Struktur keluarga dan masyarakat memainkan peran besar. Dalam masyarakat kolektif, di mana kepentingan keluarga dan solidaritas kelompok lebih diutamakan daripada nilai-nilai etika universal, nepotisme tumbuh subur. Ketika loyalitas pada kelompok melebihi rasionalitas ekonomi, maka proses rekrutmen yang sederhana pun akan diwarnai oleh praktik favoritisme.
Nepotisme di Kekaisaran Ottoman: Dari Pengecualian Menjadi Aturan
Hingga abad ke-16, Kekaisaran Ottoman relatif bersih dari praktik favoritisme. Prinsip-prinsip keadilan dan kejujuran yang ditanamkan oleh para pendiri seperti Osman Gazi dan Syekh Edebali menjadi benteng yang kokoh. Namun, memasuki akhir abad ke-16, seiring dengan melemahnya otoritas pemerintah dan munculnya masalah finansial, korupsi, suap, dan nepotisme mulai menyebar luas.
Sistem medresseh (pendidikan) yang sebelumnya sangat menjunjung tinggi kualifikasi akademis mulai terintervensi oleh politik dan favoritisme. Jabatan-jabatan penting tidak lagi diisi berdasarkan kompetensi, melainkan kedekatan.
Salah satu contoh paling ikonik adalah praktik "cradle of ulema" (Buaian Ulama). Jika seorang ulama (cendekiawan) memiliki anak laki-laki, anak tersebut secara otomatis akan mendapatkan gaji setara dengan ayahnya sejak lahir, dengan asumsi ia akan tumbuh menjadi cendekiawan juga. Praktik ini menjadi simbol bagaimana nepotisme telah merusak sistem meritokrasi di Ottoman.
Contoh lain adalah pengangkatan menantu-menantu Sultan (damat) ke posisi-posisi strategis. Meskipun beberapa di antaranya memang memiliki kapabilitas, seperti Ibrahim Pasha, banyak juga yang diangkat murni karena hubungan keluarga, bukan karena kualifikasi.

Latihan A:
Ringkaslah paragraf dalam kutipan tentang nepotisme yang diawali dengan "Salah satu contoh paling ikonik" menjadi daftar poin singkat. Pertahankan fakta-fakta utamanya.
Latihan B:
Tuliskan kembali bagian kutipan tentang nepotisme di antara "Struktur keluarga dan" dan "oleh praktik favoritisme.", termasuk kedua batas tersebut, huruf demi huruf tanpa perubahan.

Data Tercatat:
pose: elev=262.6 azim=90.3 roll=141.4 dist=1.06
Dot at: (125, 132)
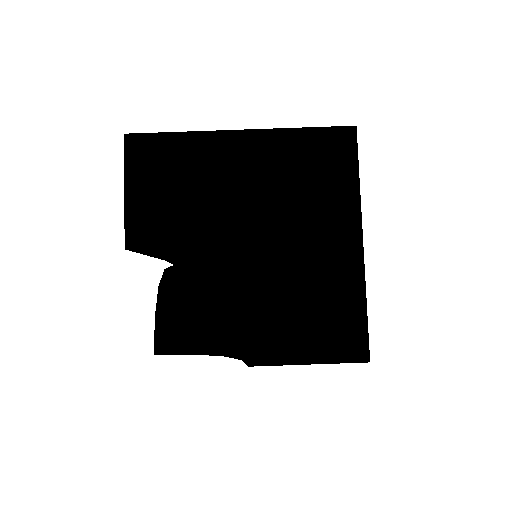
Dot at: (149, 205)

Penyelesaian Tugas A:
- Praktik "cradle of ulema" (Buaian Ulama) adalah salah satu contoh nepotisme paling ikonik di Ottoman.
- Anak laki-laki seorang ulama otomatis menerima gaji setara ayahnya sejak lahir, dengan asumsi ia kelak menjadi cendekiawan juga.
- Praktik ini melambangkan rusaknya sistem meritokrasi Ottoman oleh nepotisme.

Penyelesaian Tugas B:
Struktur keluarga dan masyarakat memainkan peran besar. Dalam masyarakat kolektif, di mana kepentingan keluarga dan solidaritas kelompok lebih diutamakan daripada nilai-nilai etika universal, nepotisme tumbuh subur. Ketika loyalitas pada kelompok melebihi rasionalitas ekonomi, maka proses rekrutmen yang sederhana pun akan diwarnai oleh praktik favoritisme.